OPCW and CWC — guardians of chemistry

The Organisation for the Prohibition of Chemical Weapons was set up in 1997 as an intergovernmental organisation — based in The Hague — to rid the world of chemical weapons using the framework of the Chemicals Weapons Convention (CWC). The CWC is a treaty that countries sign-up-to which makes it illegal to develop, produce or stockpile chemical weapons and their precursors.

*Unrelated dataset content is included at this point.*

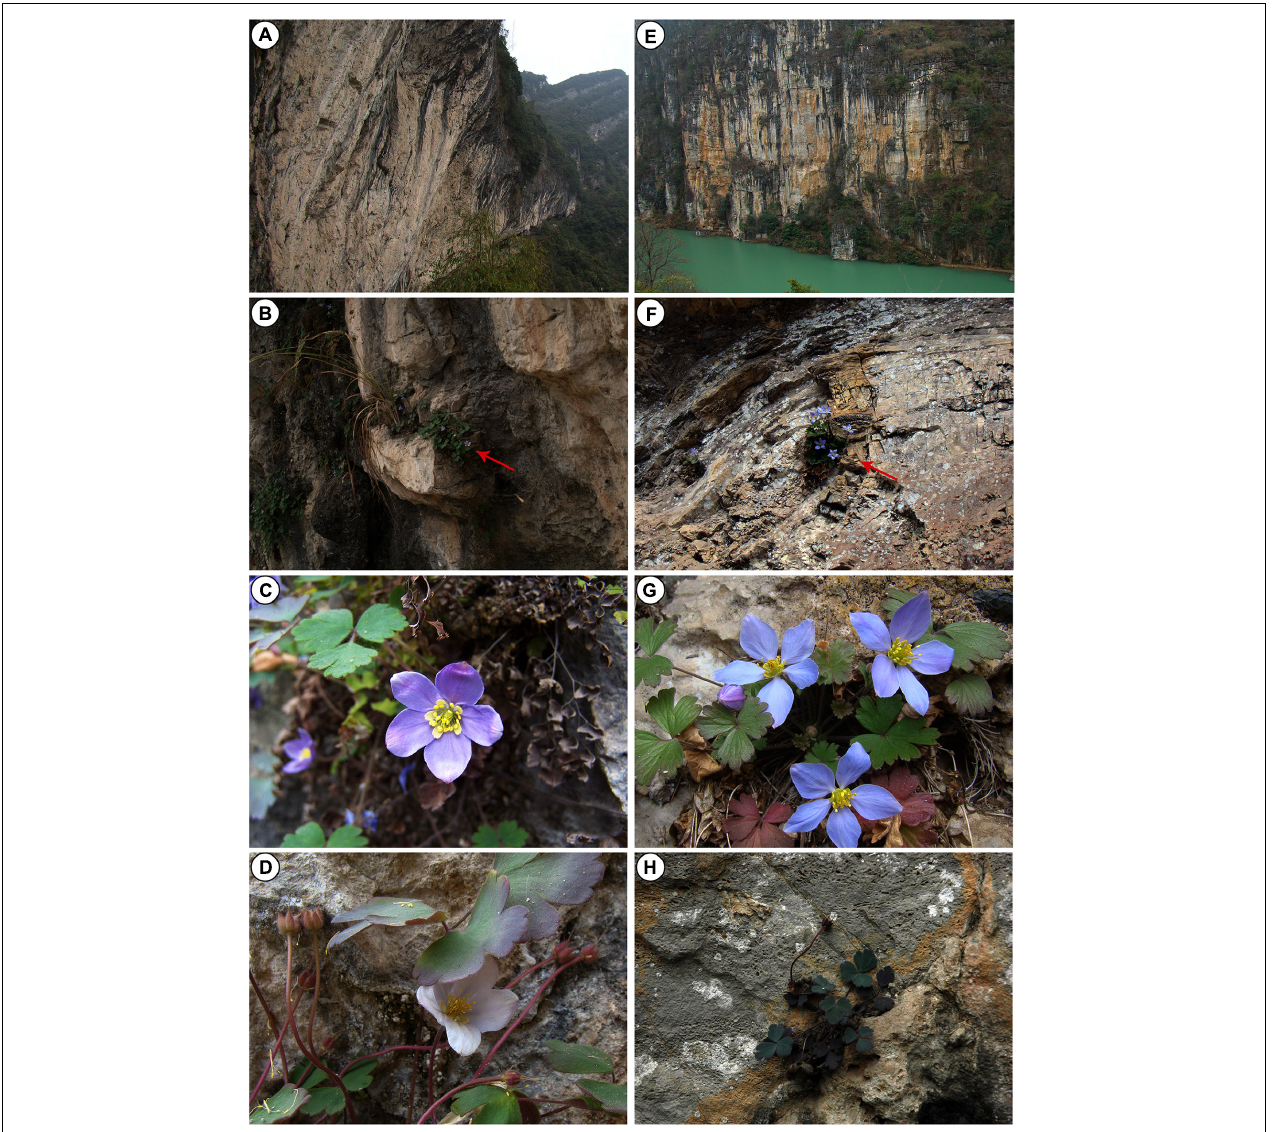
FIGURE 1 | The habitat and morphological characters of Urophysa rockii (A–D) and Urophysa henryi (E–H) . (A,E) Habitat feature; (B,F) growth sites; (C,G) the flowers; (D,H)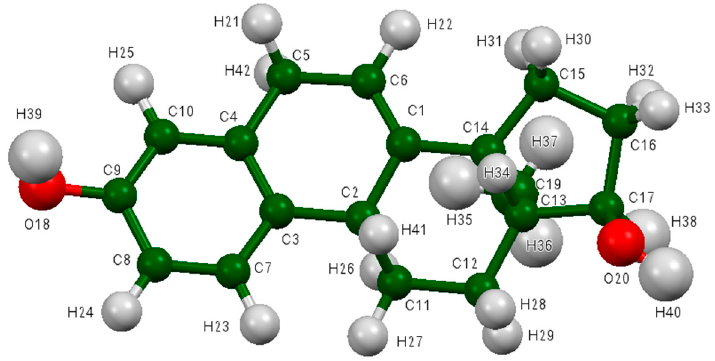
Figure 7. The asymmetric unit of 17 α -dihydroequilin, showing the atom numbering. The atoms are represented by 50% probability spheroids. C is shown in dark green, O in red, and H in light grey.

One of the main elements of the OPCW is to oversee the destruction of all chemical weapons — with the OPCW estimating that 90% of the world’s declared chemical weapons have been destroyed, some 73,000 metric tonnes. 192 of the world’s states and countries have signed up to the CWC and are members of OPCW, which covers some 98% of the world’s population. Some notable exceptions who have either not signed or ratified the treaty include Israel, Egypt and North Korea.

Types of agents

There are many different chemical weapons — or more accurately chemical agents — that are known about. They main types of chemical agents can be broadly categorized into one of three main types:

  • Nerve agents: The main weapons used since WWII. They affect nerve impulses in the body and are highly toxic. They usually belong to the group of organophosphorus compounds similar to insecticides. Most well-known is probably sarin, which was used in a terrorist attack on the Tokyo underground.
  • Blister agents: These are chemical weapons that were used during WWI and the Iran-Iraq War in the 1980s. They exist as aerosols or liquids and are not usually deadly — their effect is to cause casualties and force the enemy into chemical suits thereby reducing the enemy’s effectiveness. An example is mustard gas.
  • Choking agents: These are also weapons from WWI — with phosgene and chlorine gas used to devastating effect. Again, these agents cause fewer fatalities when compared to nerve agents with many casualties making a recovery. They cause respiration difficulties by affecting the lungs lining.

Detection and identification

The primary method of detection of chemical weapons is by chromatography as discussed in this Chromatography Today article, Analysis of Polar Nerve Agent Hydrolysis Products. Gas chromatography linked to mass spectrometry is the technique the OPCW use when they inspect a suspected factory or storage site and when they are investigating whether chemical agents have been used — most recently in the Syrian conflict.

OPCW won the Nobel peace prize in 2013 for their efforts to remove chemical weapons from the world — unfortunately, it is a fight that is still going on.